Por todo ello, Muñoz informó que al término de la audiencia cautelar, los trabajadores difundieron un documento público con los siguientes puntos:

1. La empresa china Harzone actúa como sucursal y botín de pega de algunos dirigentes del Movimiento al Socialismo (MAS). Denunciamos que estos funcionarios bolivianos, al mejor estilo de los chinos, defienden los intereses y la avaricia china, contra sus propios compatriotas bolivianos. El ejemplo más claro, es que la empresa está manejada a gusto y capricho de Samuel Pereira Agreda, exdiputado del MAS, a quien se lo conoce como el azote de los trabajadores ya que usa la intimidación y las acciones legales como arma política y laboral para acallar las protestas sociales.

2. Denunciamos a Samuel Pereira como el operador político de la empresa Harzone ante el Ministerio Público y los juzgados, pues demostró que tiene la capacidad de contrariar y dar contraórdenes a las decisiones del superintendente chino Wang Shui Ying.
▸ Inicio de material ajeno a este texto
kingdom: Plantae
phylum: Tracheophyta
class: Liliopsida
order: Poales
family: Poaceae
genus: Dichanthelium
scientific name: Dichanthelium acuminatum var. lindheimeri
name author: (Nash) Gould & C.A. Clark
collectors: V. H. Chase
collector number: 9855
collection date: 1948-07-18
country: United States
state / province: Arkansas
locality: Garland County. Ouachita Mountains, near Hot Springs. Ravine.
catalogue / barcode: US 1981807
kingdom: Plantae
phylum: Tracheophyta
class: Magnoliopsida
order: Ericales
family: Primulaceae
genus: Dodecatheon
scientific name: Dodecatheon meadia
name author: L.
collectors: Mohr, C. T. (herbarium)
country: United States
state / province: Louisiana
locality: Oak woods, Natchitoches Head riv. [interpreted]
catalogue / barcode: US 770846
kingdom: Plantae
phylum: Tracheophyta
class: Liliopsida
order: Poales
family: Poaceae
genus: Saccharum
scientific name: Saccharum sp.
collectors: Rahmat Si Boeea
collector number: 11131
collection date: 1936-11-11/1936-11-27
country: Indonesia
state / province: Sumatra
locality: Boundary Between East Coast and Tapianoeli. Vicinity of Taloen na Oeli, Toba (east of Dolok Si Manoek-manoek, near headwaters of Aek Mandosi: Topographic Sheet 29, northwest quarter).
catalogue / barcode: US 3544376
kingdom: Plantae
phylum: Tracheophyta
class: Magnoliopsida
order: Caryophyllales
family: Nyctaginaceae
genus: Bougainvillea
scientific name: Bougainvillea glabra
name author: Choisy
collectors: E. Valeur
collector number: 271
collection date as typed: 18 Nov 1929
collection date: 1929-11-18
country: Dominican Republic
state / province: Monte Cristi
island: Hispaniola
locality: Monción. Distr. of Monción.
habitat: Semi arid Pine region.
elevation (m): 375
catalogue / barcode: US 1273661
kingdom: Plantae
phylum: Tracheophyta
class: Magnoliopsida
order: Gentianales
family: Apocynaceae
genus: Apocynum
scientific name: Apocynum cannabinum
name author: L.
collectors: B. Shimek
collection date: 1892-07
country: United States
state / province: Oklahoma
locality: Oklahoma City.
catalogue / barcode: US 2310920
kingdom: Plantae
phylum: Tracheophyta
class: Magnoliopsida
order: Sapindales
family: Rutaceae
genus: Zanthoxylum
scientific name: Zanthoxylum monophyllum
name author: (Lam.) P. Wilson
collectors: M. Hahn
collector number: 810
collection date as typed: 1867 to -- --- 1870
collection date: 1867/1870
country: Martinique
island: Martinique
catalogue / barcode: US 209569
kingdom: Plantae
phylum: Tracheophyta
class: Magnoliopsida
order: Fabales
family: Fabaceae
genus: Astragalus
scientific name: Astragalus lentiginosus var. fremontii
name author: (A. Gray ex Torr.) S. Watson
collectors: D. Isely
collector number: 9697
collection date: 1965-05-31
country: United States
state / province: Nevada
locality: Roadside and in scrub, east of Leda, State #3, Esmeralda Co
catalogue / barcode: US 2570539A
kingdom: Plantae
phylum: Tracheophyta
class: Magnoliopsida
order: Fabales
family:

Durante el diálogo del pasado lunes 10, Wang Shui Ying asumió el compromiso de levantar los procesos contra los trabajadores, pese a la oposición de Samuel Pereira, quien dijo que "no es levantar por levantar los procesos porque los del sindicato van a perjudicar la ejecución de la obra, por lo que los trabajadores solo con amenaza de procesos van a trabajar sin parar y sin reclamar sus derechos laborales".

3. Denunciamos de manera conjunta con la Asociación Mixta de Transporte Pesado "La Angostura", cuyas volquetas y equipos pesados fueron retirados de la empresa sin el pago y liquidación de los trabajos realizados desde hace tres meses. Los equipos y volquetas particulares y asociados del lugar, trabajaron sin contratos desde el inicio de la obra, solo con partes diarios firmados por la parte china; pero a la fecha, la empresa niega el pago de trabajos de más de 30 volquetas y otros equipos pesados, alegando la falta de contratos. Deploramos esta actitud esclavista de la empresa que está despojando el trabajo de los trabajadores al negarse a pagar la contraprestación acordada vía convenio de trabajo.

4. Concluimos que las empresas chinas, ya de larga data, tienen fama y antecedentes de explotación y sobrexplotación de trabajadores en otros países del mundo, pero aquí en Bolivia tienen carta blanca para cometer todo tipo de vejámenes, explotación, robo y otros males, porque tienen el apoyo, aval o trabajan en sociedad con el Gobierno.